Records supplied section start

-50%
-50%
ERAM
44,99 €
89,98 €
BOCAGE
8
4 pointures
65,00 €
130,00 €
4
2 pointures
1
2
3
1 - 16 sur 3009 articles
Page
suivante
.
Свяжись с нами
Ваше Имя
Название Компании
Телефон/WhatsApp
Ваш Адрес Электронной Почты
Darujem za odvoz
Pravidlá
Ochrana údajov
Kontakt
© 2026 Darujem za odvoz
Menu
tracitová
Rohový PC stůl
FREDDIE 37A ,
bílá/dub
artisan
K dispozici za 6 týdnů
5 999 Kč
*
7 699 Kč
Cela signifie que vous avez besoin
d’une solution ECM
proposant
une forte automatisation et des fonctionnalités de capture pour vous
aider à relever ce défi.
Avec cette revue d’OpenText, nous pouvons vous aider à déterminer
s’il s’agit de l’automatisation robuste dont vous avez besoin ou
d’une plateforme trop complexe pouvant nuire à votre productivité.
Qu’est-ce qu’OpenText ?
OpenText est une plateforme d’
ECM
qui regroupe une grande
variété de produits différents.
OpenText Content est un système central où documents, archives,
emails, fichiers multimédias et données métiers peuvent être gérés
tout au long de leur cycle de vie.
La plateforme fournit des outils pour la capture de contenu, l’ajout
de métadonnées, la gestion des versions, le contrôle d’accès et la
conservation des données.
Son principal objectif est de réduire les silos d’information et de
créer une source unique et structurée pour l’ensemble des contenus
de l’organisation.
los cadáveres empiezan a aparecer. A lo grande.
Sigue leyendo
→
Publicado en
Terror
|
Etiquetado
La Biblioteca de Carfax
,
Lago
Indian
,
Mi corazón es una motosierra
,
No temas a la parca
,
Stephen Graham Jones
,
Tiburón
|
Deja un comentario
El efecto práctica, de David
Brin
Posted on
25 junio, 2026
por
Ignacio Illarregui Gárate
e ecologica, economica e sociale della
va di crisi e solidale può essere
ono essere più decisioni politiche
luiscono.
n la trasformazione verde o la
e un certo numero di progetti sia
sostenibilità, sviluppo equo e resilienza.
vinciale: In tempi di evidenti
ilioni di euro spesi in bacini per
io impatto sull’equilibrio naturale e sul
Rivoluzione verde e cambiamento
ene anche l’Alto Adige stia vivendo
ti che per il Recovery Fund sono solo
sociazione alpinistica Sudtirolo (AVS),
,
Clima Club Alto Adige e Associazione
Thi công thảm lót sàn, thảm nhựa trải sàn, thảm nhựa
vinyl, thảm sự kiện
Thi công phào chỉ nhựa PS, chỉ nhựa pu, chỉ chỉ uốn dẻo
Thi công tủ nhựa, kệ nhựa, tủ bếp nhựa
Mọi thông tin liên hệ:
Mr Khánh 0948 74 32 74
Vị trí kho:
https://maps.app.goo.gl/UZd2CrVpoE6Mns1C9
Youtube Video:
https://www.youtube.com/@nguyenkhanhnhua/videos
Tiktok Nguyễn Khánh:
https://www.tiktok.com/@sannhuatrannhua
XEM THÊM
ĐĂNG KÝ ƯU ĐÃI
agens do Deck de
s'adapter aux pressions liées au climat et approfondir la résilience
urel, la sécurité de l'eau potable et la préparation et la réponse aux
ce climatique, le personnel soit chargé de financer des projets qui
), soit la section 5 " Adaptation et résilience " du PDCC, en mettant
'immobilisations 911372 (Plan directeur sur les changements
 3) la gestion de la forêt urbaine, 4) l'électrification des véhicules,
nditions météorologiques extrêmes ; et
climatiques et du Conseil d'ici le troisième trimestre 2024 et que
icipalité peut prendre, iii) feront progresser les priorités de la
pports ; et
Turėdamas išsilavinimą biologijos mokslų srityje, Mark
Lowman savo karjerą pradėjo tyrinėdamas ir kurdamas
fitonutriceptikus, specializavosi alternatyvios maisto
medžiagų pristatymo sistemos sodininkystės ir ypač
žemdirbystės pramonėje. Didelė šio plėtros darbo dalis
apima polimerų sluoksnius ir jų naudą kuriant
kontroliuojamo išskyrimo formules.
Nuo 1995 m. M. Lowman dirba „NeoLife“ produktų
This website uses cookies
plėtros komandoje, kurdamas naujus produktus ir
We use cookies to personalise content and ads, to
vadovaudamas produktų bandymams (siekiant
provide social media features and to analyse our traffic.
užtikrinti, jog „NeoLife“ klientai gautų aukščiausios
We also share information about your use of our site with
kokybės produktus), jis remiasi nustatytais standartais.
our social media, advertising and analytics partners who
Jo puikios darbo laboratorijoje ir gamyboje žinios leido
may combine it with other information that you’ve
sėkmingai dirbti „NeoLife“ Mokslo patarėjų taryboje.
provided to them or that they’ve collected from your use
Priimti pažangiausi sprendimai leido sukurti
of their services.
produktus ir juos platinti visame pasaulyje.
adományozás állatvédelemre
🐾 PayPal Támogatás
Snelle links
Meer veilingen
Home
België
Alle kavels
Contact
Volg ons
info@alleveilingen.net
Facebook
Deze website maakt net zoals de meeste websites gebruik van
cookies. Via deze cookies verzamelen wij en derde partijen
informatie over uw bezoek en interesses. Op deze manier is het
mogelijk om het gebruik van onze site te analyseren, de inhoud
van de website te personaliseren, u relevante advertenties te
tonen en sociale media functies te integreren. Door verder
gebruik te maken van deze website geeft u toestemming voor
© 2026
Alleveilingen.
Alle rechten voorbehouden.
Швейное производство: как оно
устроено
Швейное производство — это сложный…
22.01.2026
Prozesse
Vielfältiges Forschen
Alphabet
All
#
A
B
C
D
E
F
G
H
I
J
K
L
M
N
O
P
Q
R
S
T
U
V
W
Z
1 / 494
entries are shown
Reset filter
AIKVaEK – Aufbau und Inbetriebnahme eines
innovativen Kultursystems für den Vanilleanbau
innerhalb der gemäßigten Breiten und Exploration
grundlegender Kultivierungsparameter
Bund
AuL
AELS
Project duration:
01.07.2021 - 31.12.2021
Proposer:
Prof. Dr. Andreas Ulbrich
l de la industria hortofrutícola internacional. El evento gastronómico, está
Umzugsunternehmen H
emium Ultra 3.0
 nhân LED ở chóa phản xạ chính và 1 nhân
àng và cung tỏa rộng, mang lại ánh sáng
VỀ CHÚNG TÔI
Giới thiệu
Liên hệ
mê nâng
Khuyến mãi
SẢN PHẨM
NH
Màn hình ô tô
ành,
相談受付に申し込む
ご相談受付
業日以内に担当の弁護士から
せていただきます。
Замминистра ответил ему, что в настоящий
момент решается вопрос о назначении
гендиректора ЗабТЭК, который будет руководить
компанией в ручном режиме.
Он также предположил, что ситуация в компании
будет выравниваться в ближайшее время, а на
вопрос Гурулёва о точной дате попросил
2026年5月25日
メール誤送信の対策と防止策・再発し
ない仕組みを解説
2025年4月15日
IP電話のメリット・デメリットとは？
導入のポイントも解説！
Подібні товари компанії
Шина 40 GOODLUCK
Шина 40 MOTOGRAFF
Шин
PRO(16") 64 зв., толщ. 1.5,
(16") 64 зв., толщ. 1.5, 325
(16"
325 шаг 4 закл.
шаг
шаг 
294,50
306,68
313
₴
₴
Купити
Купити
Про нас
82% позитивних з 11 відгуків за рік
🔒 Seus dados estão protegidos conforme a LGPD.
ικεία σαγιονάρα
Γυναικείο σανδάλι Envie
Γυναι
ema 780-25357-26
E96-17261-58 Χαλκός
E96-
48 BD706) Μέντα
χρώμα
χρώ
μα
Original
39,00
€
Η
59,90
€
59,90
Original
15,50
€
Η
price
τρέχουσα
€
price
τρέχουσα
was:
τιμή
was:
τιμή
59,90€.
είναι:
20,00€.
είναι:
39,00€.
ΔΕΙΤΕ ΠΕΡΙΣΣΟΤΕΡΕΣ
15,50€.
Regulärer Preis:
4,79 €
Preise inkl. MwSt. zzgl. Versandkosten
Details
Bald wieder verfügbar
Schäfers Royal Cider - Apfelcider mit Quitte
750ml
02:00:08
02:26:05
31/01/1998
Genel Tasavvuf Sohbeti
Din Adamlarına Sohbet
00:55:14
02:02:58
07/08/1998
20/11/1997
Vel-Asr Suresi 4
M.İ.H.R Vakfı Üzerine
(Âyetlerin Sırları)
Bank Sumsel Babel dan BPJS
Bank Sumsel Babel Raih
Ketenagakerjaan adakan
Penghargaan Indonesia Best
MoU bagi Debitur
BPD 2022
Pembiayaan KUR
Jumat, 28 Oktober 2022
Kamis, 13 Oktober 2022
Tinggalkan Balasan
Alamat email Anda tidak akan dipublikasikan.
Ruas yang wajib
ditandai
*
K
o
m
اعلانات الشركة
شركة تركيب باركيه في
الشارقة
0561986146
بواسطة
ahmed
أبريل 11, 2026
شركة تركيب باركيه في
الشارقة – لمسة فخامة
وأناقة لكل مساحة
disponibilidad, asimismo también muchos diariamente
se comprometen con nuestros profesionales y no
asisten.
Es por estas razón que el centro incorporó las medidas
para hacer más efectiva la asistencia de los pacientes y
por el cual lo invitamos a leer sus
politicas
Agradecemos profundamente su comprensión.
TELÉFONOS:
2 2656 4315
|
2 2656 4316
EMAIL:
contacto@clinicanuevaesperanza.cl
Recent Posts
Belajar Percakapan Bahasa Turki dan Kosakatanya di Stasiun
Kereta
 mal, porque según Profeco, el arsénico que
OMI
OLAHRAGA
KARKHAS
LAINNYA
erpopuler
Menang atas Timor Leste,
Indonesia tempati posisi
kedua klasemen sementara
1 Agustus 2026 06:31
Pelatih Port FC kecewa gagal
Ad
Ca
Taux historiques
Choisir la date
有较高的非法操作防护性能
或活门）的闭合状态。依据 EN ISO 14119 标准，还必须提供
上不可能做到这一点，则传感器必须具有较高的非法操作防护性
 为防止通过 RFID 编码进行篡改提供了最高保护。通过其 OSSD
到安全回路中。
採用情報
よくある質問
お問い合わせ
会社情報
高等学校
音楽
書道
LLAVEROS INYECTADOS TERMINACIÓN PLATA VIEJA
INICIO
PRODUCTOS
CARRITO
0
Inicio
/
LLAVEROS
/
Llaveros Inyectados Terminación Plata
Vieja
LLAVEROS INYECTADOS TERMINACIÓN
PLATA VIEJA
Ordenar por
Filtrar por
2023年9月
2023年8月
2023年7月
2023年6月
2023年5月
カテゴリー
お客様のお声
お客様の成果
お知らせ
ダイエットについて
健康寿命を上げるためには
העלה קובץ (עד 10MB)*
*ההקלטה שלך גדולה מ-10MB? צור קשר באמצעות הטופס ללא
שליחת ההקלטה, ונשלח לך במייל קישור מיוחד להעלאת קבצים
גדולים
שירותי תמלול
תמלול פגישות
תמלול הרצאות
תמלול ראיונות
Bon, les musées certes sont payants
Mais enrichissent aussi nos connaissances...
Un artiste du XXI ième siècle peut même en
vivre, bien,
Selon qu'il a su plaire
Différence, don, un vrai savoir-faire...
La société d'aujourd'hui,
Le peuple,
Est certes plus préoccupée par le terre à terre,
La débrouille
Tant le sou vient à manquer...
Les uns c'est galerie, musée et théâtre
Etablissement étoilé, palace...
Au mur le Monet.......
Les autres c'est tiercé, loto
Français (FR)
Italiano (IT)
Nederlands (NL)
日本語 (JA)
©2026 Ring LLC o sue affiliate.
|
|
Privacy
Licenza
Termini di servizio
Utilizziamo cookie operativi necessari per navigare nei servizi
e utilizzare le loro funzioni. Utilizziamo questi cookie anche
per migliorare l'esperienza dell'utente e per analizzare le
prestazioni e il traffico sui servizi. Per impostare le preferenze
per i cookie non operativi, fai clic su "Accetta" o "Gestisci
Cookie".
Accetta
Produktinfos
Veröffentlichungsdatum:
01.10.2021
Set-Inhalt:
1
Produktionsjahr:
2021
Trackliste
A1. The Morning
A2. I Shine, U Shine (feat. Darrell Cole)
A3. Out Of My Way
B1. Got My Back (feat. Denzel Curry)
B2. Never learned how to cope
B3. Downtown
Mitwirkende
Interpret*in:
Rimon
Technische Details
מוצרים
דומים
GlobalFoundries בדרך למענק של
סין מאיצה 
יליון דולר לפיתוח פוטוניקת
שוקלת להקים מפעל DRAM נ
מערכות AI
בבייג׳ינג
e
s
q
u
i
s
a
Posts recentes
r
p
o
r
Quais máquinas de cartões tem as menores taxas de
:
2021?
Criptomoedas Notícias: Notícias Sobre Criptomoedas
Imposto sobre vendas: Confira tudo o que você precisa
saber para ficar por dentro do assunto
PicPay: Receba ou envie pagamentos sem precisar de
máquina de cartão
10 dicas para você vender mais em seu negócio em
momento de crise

Records supplied section end

Exercise details:
Of the entries above, tally the lines with "odvoz" in them. Only the total should be given.

Task solution:
2